What Is Commercial Prescription Drug Insurance?
Commercial prescription drug insurance covers a portion of the cost of medications prescribed by a doctor and filled by a pharmacy. Most commercial health insurance plans include commercial prescription drug insurance as a policy segment. However, some plans which exclusively cover prescriptions may be purchased separately if you do not already have prescription coverage. They are offered most often by larger commercial health insurance providers.

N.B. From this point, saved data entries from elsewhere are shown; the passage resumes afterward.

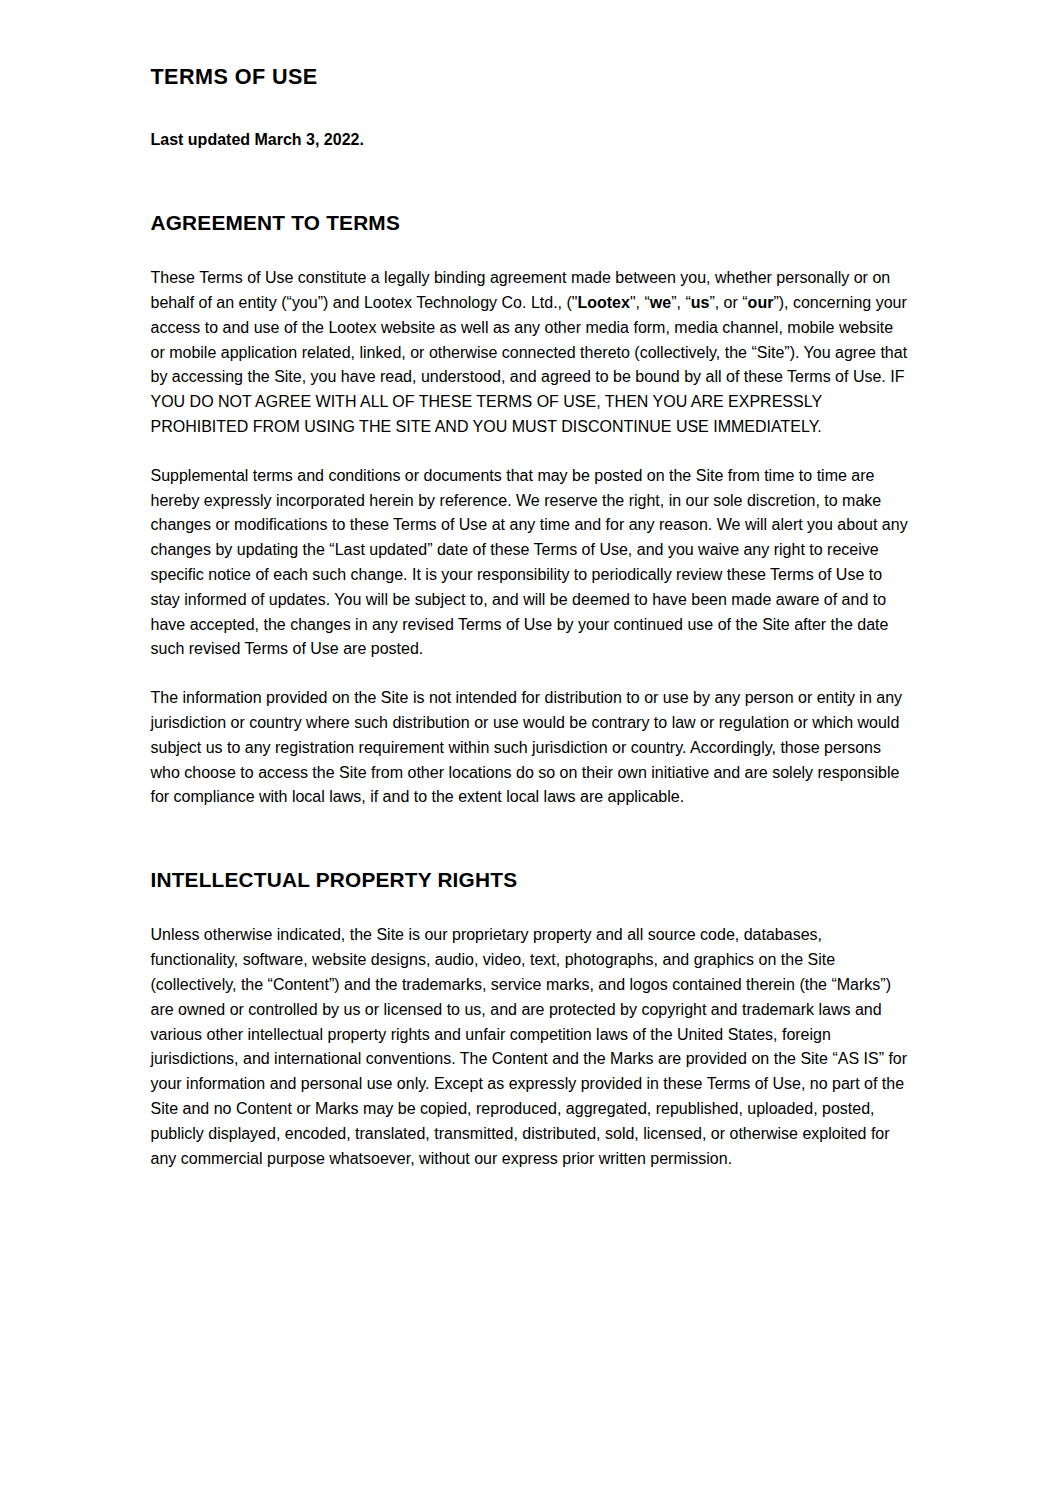TERMS OF USE
Last updated March 3, 2022.
AGREEMENT TO TERMS
These Terms of Use constitute a legally binding agreement made between you, whether personally or on behalf of an entity (“you”) and Lootex Technology Co. Ltd., ("Lootex", “we”, “us”, or “our”), concerning your access to and use of the Lootex website as well as any other media form, media channel, mobile website or mobile application related, linked, or otherwise connected thereto (collectively, the “Site”). You agree that by accessing the Site, you have read, understood, and agreed to be bound by all of these Terms of Use. IF YOU DO NOT AGREE WITH ALL OF THESE TERMS OF USE, THEN YOU ARE EXPRESSLY PROHIBITED FROM USING THE SITE AND YOU MUST DISCONTINUE USE IMMEDIATELY.
Supplemental terms and conditions or documents that may be posted on the Site from time to time are hereby expressly incorporated herein by reference. We reserve the right, in our sole discretion, to make changes or modifications to these Terms of Use at any time and for any reason. We will alert you about any changes by updating the “Last updated” date of these Terms of Use, and you waive any right to receive specific notice of each such change. It is your responsibility to periodically review these Terms of Use to stay informed of updates. You will be subject to, and will be deemed to have been made aware of and to have accepted, the changes in any revised Terms of Use by your continued use of the Site after the date such revised Terms of Use are posted.
The information provided on the Site is not intended for distribution to or use by any person or entity in any jurisdiction or country where such distribution or use would be contrary to law or regulation or which would subject us to any registration requirement within such jurisdiction or country. Accordingly, those persons who choose to access the Site from other locations do so on their own initiative and are solely responsible for compliance with local laws, if and to the extent local laws are applicable.
INTELLECTUAL PROPERTY RIGHTS
Unless otherwise indicated, the Site is our proprietary property and all source code, databases, functionality, software, website designs, audio, video, text, photographs, and graphics on the Site (collectively, the “Content”) and the trademarks, service marks, and logos contained therein (the “Marks”) are owned or controlled by us or licensed to us, and are protected by copyright and trademark laws and various other intellectual property rights and unfair competition laws of the United States, foreign jurisdictions, and international conventions. The Content and the Marks are provided on the Site “AS IS” for your information and personal use only. Except as expressly provided in these Terms of Use, no part of the Site and no Content or Marks may be copied, reproduced, aggregated, republished, uploaded, posted, publicly displayed, encoded, translated, transmitted, distributed, sold, licensed, or otherwise exploited for any commercial purpose whatsoever, without our express prior written permission.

As with health plans, the policyholder pays a monthly premium for their commercial prescription drug insurance. Most plans also have an annual deductible, and a co-pay is charged based on the type of drug prescribed. In most cases, different drug tiers have different co-pay rates. Insurance providers prefer generic drugs, which cost the least if they are available. Name-brand drugs typically cost more, especially if a generic version is available. Specialty drugs require special handling and have their own co-pay.